Given the magnitude of the vision of this new concept, we, here at SAP, have opted for a gradual path to execution. We envisaged three levels of digitaliKa.


Level 1: Daisy chaining and connecting the backend

To begin with, existing elements which fit the bill for digitaliKa are daisy chained and overlaps eliminated. In our case these are three major tools: the sales navigator (for discovery), the solution configurator (for solutioning) and the deployment cockpit (for delivery).

In addition of daisy chaining, we need to connect them to various backends like our CRM, Financial Systems, Resource Management and the likes.

Next, Intellectual Property (IP) is injected at various points. Key assets are our pre-assembly framework, RDS, a common Taxonomy, sales plays, outcome based services. The discovery phase has some, but yet limited, smartness in the sense algorithm-based customer experience.

Once done, the basic infrastructure for level 1 digitaliKa is available. The core IP is available. The process runs behind the firewall. We are good to go.


Level 2: customer operated discovery & more IP

Taking it to the next level, the discovery-phase is now operated directly by the customer. Discovery needs to be sufficiently smart to deliver inputs in form of machine-language, that the solutioning engine in the following phase understands.

This asks for a nonnegotiable injection of additional IP and content into this phase.
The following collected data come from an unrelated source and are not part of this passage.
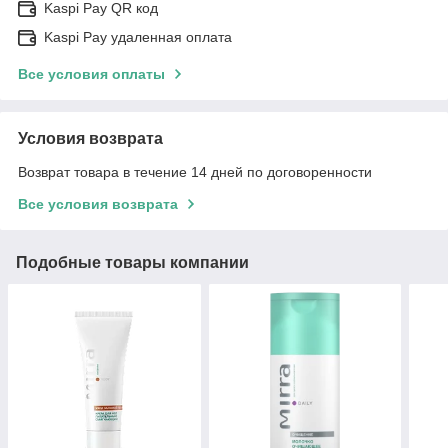
Kaspi Pay QR код
Kaspi Pay удаленная оплата
Все условия оплаты
Условия возврата
Возврат товара в течение 14 дней по договоренности
Все условия возврата
Подобные товары компании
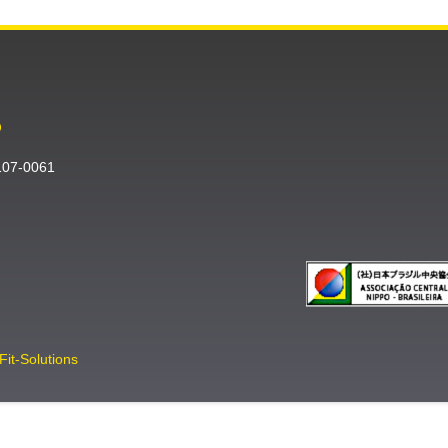
O
〒107-0061
Fit-Solutions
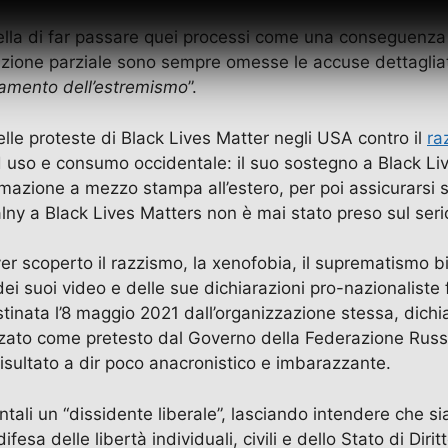
ella di far passare quei processi come una conseguenza 
razione parziale sono sempre omesse le accuse dettagliat
iamento dell’estremismo
”.
le proteste di Black Lives Matter negli USA contro il
ra
ad uso e consumo occidentale: il suo sostegno a Black Liv
imazione a mezzo stampa all’estero, per poi assicurarsi s
avalny a Black Lives Matters non è mai stato preso sul se
r scoperto il razzismo, la xenofobia, il suprematismo bi
 dei suoi video e delle sue dichiarazioni pro-nazionaliste
istinata l’8 maggio 2021 dall’organizzazione stessa, dichi
zato come pretesto dal Governo della Federazione Russa p
 risultato a dir poco anacronistico e imbarazzante.
li un “dissidente liberale”, lasciando intendere che sia 
fesa delle libertà individuali, civili e dello Stato di Diri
Identity, Affinity, Catalogue, Algorithms, are the most crucial ones to make available.

Further, this process has to run outside the firewall as it shall be customer operated. The rest of the infrastructure and processes remain behind the firewall.


A way to implement this is to plan for a hand-shake between Discovery and the rest of the level 1 daisy chain. Admittedly this is a workaround, but an important one if we want to make it customer-operated whilst maintaining key security aspects.

At this stage, sales reps intervene only by exception.


Level 3: digital business

Finally, the process is run end-to-end as a digital business. As a reminder, digitaliKa is predominantly a make-to-order scheme, albeit based on pre-assembly of pre-defined components.

There are, of course, technical challenges to this. The level 2 digitaliKa has to be lifted in all its components to enable fully digitized commerce in a robust and secure way.

And there are even bigger change management challenges to it. The whole process needs to be run and managed as a digital-business. The way we expose our services & solutions changes, there are no sales reps in the classic definition anymore, and delivery occurs more in a factory-style paradigm than anything else.

A lot of fundamental changes compared to the way medium-complex implementations are discovered, solutions, and implemented today.


Timelines

You might ask: How long does will this take? Starting from where we stand at SAP Services, we think Level 1 can be achieved within a quarter. To get to Level 2, we believe you have to add another 3-4 quarters. Level 3 is difficult to judge, but certainly may take another 2-4 quarters. So it might - maybe optimistically - take us 6-8 quarters to get to Level 3.

But the benefits are beginning to materialise already with Level 1. So, the effects and promise ofdigitaliKA are pretty immediate.